Stored entries
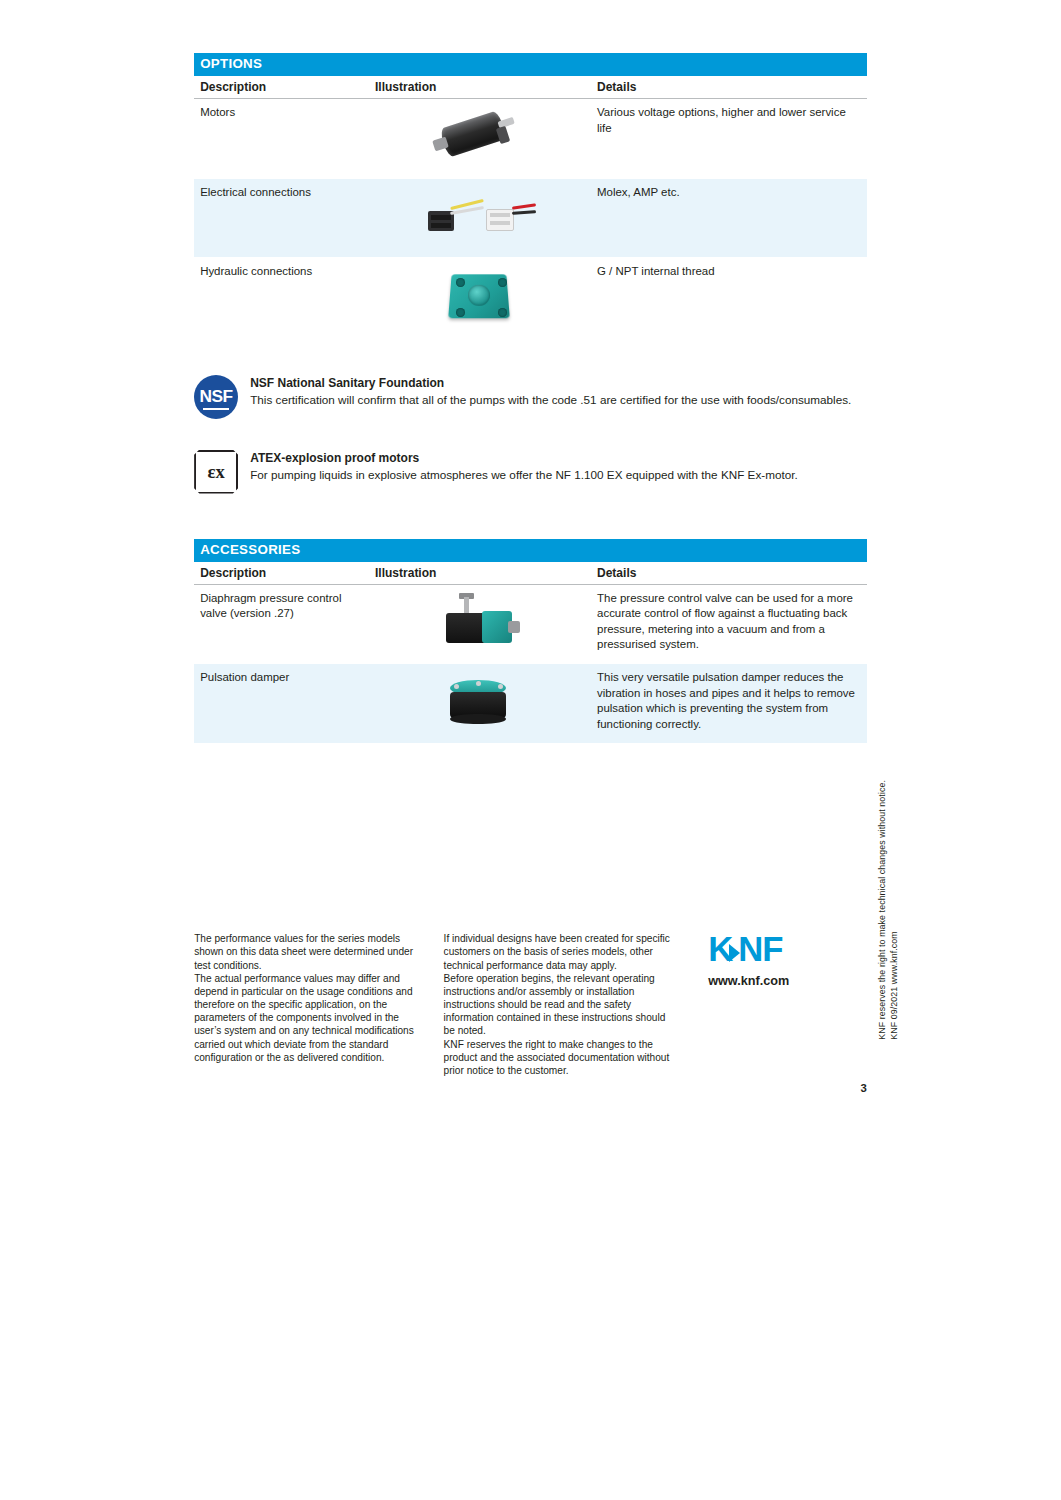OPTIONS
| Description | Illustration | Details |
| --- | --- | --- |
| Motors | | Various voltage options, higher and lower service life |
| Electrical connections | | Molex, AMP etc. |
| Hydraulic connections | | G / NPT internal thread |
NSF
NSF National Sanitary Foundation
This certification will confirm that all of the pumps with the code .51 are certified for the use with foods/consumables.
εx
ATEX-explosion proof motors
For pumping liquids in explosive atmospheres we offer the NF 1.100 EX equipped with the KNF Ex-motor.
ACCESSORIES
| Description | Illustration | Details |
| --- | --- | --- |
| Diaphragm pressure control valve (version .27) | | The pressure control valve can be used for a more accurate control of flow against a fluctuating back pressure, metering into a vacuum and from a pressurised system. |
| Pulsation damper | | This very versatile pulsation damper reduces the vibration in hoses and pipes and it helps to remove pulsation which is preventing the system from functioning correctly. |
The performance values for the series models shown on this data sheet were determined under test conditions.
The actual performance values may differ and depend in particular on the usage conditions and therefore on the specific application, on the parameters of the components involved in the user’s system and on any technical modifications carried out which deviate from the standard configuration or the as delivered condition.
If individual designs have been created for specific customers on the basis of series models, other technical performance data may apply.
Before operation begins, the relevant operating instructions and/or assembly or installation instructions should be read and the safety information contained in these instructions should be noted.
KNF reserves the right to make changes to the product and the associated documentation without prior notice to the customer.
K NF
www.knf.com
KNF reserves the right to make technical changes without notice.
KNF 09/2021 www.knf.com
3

* _Your objective_
Leaving all pictures aside, quote each record exactly.

* _Finished task_
OPTIONS
| Description | Illustration | Details |
| --- | --- | --- |
| Motors | | Various voltage options, higher and lower service life |
| Electrical connections | | Molex, AMP etc. |
| Hydraulic connections | | G / NPT internal thread |
NSF
NSF National Sanitary Foundation
This certification will confirm that all of the pumps with the code .51 are certified for the use with foods/consumables.
εx
ATEX-explosion proof motors
For pumping liquids in explosive atmospheres we offer the NF 1.100 EX equipped with the KNF Ex-motor.
ACCESSORIES
| Description | Illustration | Details |
| --- | --- | --- |
| Diaphragm pressure control valve (version .27) | | The pressure control valve can be used for a more accurate control of flow against a fluctuating back pressure, metering into a vacuum and from a pressurised system. |
| Pulsation damper | | This very versatile pulsation damper reduces the vibration in hoses and pipes and it helps to remove pulsation which is preventing the system from functioning correctly. |
The performance values for the series models shown on this data sheet were determined under test conditions.
The actual performance values may differ and depend in particular on the usage conditions and therefore on the specific application, on the parameters of the components involved in the user’s system and on any technical modifications carried out which deviate from the standard configuration or the as delivered condition.
If individual designs have been created for specific customers on the basis of series models, other technical performance data may apply.
Before operation begins, the relevant operating instructions and/or assembly or installation instructions should be read and the safety information contained in these instructions should be noted.
KNF reserves the right to make changes to the product and the associated documentation without prior notice to the customer.
K NF
www.knf.com
KNF reserves the right to make technical changes without notice.
KNF 09/2021 www.knf.com
3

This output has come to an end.